Какое-то подсознательное чувство заставило меня сорваться с места. Я спотыкался о корни деревьев, за ноги цеплялась колючая ежевика… Чавкала грязь, и брызги ее летели на штаны, а я все бежал… бежал… Остановился на берегу. Внизу на холодных днепровских волнах покачивалась лодка. В ней что-то делали двое. Третий, весь забинтованный, лежал неподвижно. «Отец!..»
Мы уже подплывали вот к этому месту, где Сула круто поворачивает к Днепру, когда меня поманил рукой солдат-санитар.
— Ты мужественный парень… Посмотри отцу в глаза.
Я наклонился над отцом и сделал то, что велел солдат.
— А теперь закрой ему глаза… Сам закрой. Так нужно… для памяти.
Я на ощупь закрыл отцу глаза и почувствовал, что мои пальцы стали мокрыми.
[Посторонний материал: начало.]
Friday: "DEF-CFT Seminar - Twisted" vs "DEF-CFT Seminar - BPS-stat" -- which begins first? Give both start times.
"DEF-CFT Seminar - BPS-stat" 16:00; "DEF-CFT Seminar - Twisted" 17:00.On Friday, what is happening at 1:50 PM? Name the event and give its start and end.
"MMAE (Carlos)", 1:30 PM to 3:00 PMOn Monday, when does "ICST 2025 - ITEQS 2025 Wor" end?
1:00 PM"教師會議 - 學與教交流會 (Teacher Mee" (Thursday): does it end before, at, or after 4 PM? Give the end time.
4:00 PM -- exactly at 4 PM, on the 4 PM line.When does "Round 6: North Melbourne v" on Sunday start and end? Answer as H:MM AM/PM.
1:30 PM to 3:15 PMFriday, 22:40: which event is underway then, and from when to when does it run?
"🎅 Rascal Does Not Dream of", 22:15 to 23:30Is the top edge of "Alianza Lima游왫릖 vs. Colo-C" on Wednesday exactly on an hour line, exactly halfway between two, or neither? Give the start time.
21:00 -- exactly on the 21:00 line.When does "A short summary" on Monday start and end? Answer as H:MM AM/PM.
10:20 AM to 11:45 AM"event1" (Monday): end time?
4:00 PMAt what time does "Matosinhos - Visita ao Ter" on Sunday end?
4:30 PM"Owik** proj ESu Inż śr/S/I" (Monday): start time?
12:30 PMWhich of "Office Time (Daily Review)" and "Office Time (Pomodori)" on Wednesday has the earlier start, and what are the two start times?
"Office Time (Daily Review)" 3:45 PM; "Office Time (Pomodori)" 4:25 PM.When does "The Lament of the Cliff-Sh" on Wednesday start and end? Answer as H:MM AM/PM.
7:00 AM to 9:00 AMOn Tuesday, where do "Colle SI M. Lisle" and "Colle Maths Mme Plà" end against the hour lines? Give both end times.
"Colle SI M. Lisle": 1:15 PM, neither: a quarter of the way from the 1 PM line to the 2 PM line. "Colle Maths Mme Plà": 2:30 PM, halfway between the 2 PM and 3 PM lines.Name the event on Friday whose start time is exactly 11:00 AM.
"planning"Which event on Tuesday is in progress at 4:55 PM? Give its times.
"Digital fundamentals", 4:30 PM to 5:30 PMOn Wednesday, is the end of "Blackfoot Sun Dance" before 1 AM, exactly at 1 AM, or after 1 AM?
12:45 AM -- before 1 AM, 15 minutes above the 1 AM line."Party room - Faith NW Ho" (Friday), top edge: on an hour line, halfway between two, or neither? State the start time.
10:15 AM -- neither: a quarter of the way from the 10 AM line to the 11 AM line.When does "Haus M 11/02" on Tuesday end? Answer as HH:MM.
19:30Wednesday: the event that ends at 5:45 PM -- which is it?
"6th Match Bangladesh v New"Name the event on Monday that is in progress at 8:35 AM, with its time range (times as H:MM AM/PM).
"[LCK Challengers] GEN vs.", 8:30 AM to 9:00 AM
Мокрыми от последних, уже холодных, отцовских слез…
…Те, которые носили вброд или возили на лодках гэсовцам утреннее, самое вкусное молоко, теплое, еще пузырившееся и желтое, как домашнее масло, уже возвращались группами и поодиночке с пустыми ведрами и кувшинами и, довольные, громко переговаривались. Их настроение скоро передалось мне. Я отвел взгляд от Сулы, посмотрел на Днепр. По Днепру в самом деле плыл пассажирский красавец пароход, только он не тутукал. Видно, это был не тот, на котором в моряцкой робе работал рулевым наш Павло, мокловодовский парень. На палубе стояла небольшая группа людей в майках; наверное, это были только что проснувшиеся пассажиры, они жестами и возгласами приветствовали возвращавшихся от гэсовцев женщин, а те, оглядываясь, отвечали им звонким «Счастливо!». Но, может быть, с палубы посылали привет гэсовцам — ведь в лагере уже началась повседневная жизнь, все спешили на работу. Гудели заводившиеся моторы, не умолкала, как и ночью, динамо-машина. Электрические лампы еще горели на деревьях и высоких шестах, на которых обычно развешивают для просушки сети; поднимался дым над вагоном-кухней. Все гэсовцы были в одинаковых комбинезонах, но узнать среди них женщин не составляло труда, хотя по большей части тут были мужчины. Олены, сказали мне встретившиеся по пути люди, там не было.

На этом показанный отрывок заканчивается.